Possible Genetic Link to Pelvic Floor Disorders
June 18th 2009
Researchers have discovered a possible genetic link to the development of pelvic floor disorders such as urinary incontinence and pelvic organ prolapse.
Researchers at the University of Utah have discovered a possible genetic link to the development of pelvic floor disorders such as urinary incontinence and pelvic organ prolapse, according to several reports.
University of Utah researchers analyzed the DNA of 70 women from 32 families with at least two cases of pelvic floor disorders and identified evidence for a gene that may contribute to PFD.
"PFDs are a major public health concern for women of all ages," said Allen-Brady, lead author of the study, according to Law & Health Weekly. "Previous research has found that women with urinary incontinence are more likely to have family members with incontinence, but the genetic factors that predispose to PFD are not well understood."

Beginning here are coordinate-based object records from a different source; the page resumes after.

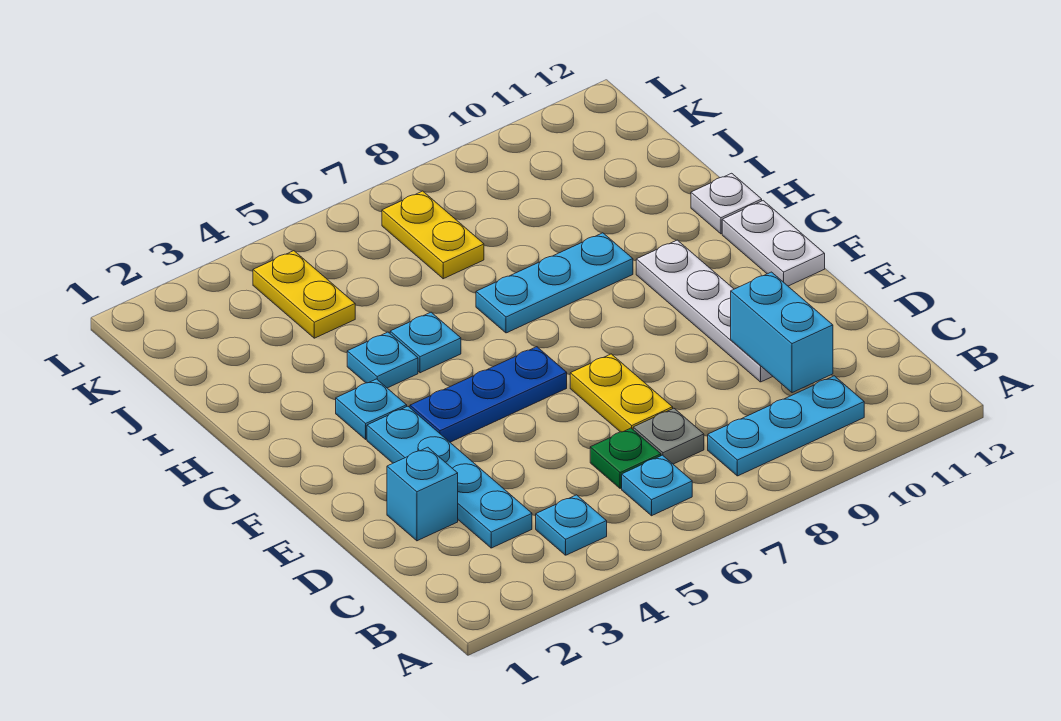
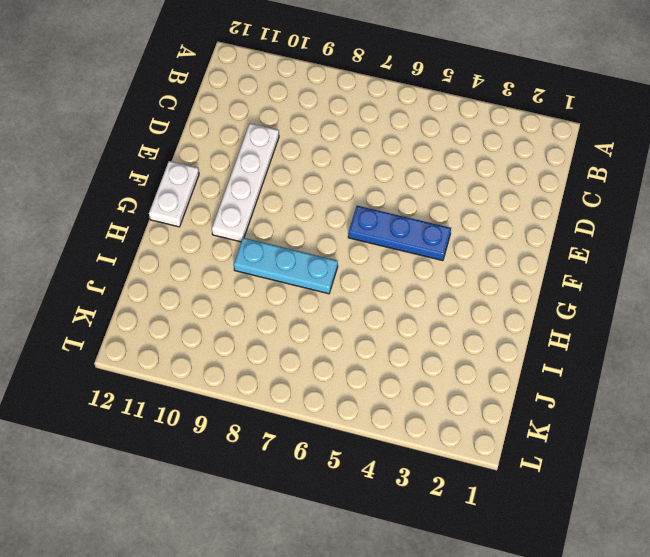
none -> cyan plate B4 level 1
none -> cyan plate B6 level 1
none -> cyan plate B8:B10 level 1

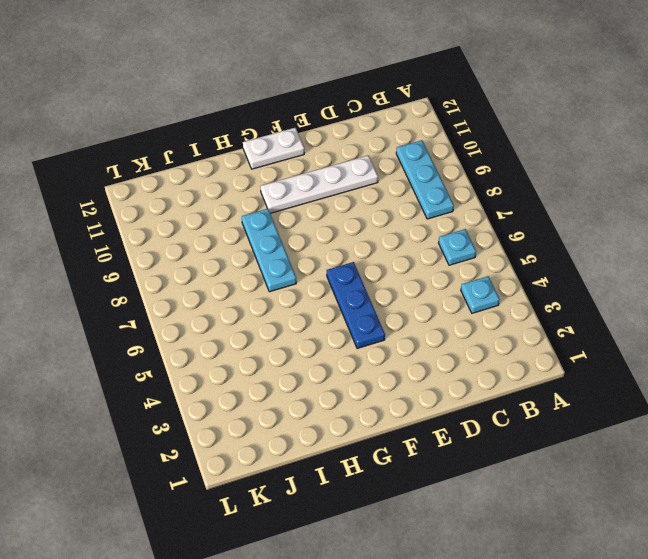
none -> cyan plate C3:F3 level 1
none -> green plate C6 level 1
none -> grey plate C7 level 1

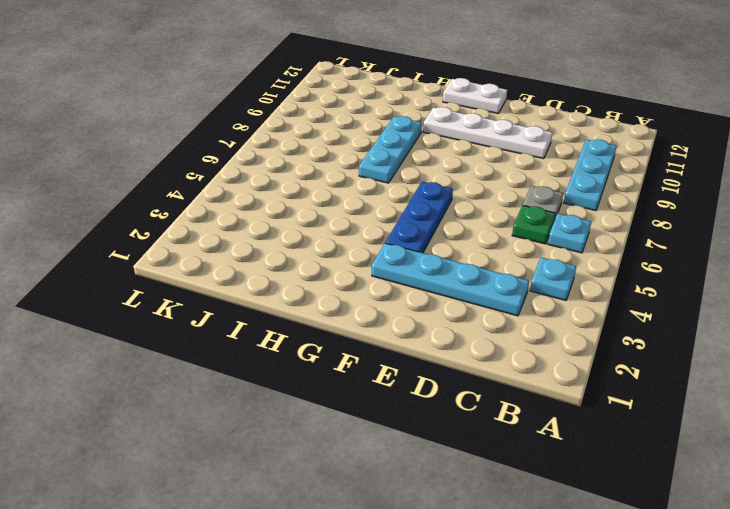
none -> cyan brick D2 level 1
none -> yellow plate D7:E7 level 1
none -> cyan plate G3 level 1

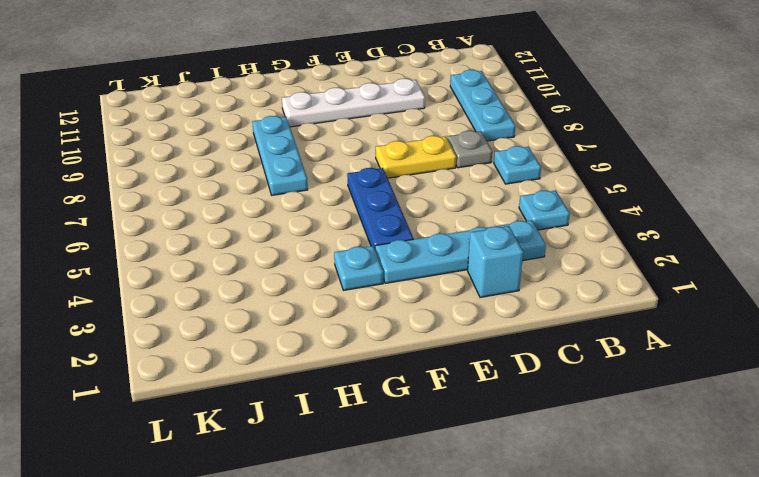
none -> green plate C6 level 1
none -> white plate F12:G12 level 1
none -> cyan plate H4 level 1

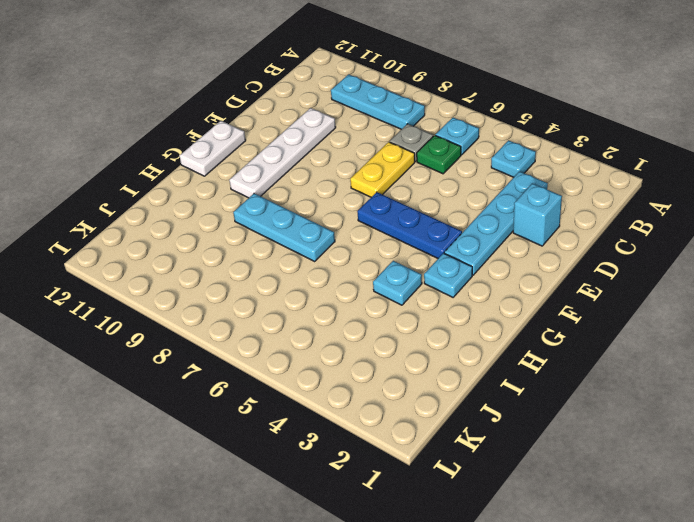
none -> cyan plate H5 level 1
none -> white plate H12 level 1
none -> yellow plate J4:K4 level 1

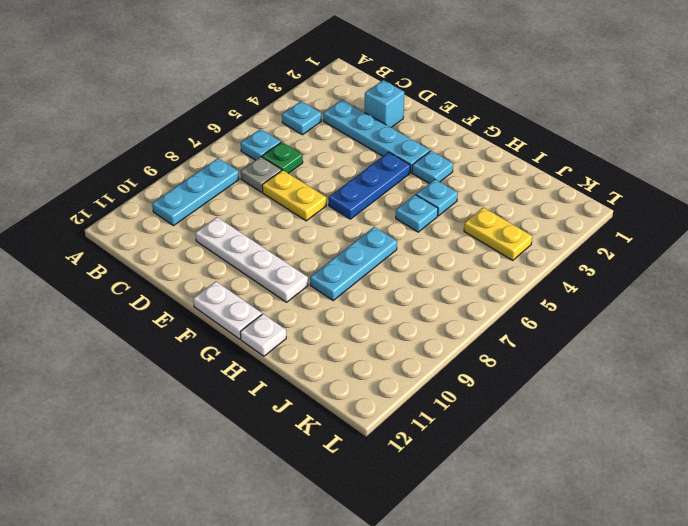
none -> yellow plate J7:K7 level 1
none -> cyan brick C10:D10 level 2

Roughly one third of U.S. women suffer from some sort of PFD during her lifetime, according to the report.
The pelvic floor is a system of muscle fibers, ligaments and connective tissues that keeps a woman’s pelvic organs in place.
Childbirth, ageing and obesity are common factors that weaken the pelvic floor muscles and tissues, leading to PFD.
"This is the largest collection of families with POP that has been reported to date," said Allen-Brady, according to Disease Risk Factor Week. "Although it is premature to suggest that all PFDs have a common genetic predisposition, our study shows significant evidence that the chromosome 9q21 region may be linked to the development of PFD in families where multiple women are affected."
The researchers are collecting DNA from other families with high risk PFD to bolster their conclusions.